The protection achieved by a third or fourth dose of the Pfizer–BioNTech Covid-19 vaccine is significantly stronger than that of two doses alone, but weakens over the course of about four months, say researchers at Israel’s Sheba Medical Center and New York’s Columbia University.
The study, published in the New England Journal of Medicine, measured both immune response and effectiveness of the vaccine in preventing infection with the Omicron variant of the SARS-CoV-2 virus.
The overall vaccine effectiveness in preventing Omicron infection was 40% during the first six months after the booster, and as high as 50% during the initial months. The boosters’ effectiveness peaked within a month of the injection.

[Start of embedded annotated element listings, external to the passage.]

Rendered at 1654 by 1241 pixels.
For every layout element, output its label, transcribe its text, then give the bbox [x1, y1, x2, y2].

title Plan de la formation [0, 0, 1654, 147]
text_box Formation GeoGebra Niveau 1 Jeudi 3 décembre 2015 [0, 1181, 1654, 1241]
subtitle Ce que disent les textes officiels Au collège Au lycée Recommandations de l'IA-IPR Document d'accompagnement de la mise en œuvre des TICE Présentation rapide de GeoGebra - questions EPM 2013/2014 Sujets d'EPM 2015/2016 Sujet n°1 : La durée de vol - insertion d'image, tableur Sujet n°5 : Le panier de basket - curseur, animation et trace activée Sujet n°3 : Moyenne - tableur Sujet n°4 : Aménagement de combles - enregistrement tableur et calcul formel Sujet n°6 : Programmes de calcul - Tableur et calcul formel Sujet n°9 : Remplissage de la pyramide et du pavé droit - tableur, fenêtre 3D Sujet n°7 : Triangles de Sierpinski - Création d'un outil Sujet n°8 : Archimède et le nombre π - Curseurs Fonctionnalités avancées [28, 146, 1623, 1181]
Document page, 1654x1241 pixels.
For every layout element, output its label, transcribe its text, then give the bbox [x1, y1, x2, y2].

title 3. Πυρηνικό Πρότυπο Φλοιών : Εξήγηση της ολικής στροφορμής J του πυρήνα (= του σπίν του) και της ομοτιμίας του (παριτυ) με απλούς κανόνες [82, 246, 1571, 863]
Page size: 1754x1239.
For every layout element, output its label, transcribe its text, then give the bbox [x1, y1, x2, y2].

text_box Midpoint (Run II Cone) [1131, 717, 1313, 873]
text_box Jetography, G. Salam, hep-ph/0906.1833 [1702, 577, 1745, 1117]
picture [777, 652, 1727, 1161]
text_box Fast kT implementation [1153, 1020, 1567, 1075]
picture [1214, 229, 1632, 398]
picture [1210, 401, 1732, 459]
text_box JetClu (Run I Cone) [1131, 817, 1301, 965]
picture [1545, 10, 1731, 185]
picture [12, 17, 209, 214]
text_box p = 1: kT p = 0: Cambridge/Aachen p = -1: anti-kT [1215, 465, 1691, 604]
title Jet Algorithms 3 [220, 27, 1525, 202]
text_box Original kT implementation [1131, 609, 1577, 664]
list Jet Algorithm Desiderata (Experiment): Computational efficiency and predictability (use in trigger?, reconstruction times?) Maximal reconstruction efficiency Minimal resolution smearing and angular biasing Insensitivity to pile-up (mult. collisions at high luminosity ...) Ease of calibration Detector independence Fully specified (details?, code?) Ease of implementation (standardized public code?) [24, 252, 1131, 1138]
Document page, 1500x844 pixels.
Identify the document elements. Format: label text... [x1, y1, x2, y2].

“Our latest research sheds further light on the direct relationship between antibodies and protection against coronavirus infection, including Omicron,” said Prof. Gili Regev-Yochay, director of the Infectious Diseases Unit at Sheba Medical Center.
“With protection clearly waning after four months, individuals and health systems must plan their booster timing wisely, taking into consideration not only surges in infection but also personal medical conditions, upcoming events and travel, and higher-risk seasons.”
The study, conducted on a cohort of about 6,000 healthcare workers at Sheba, was led by Regev-Yochay with Dr. Michal Canetti at Columbia University.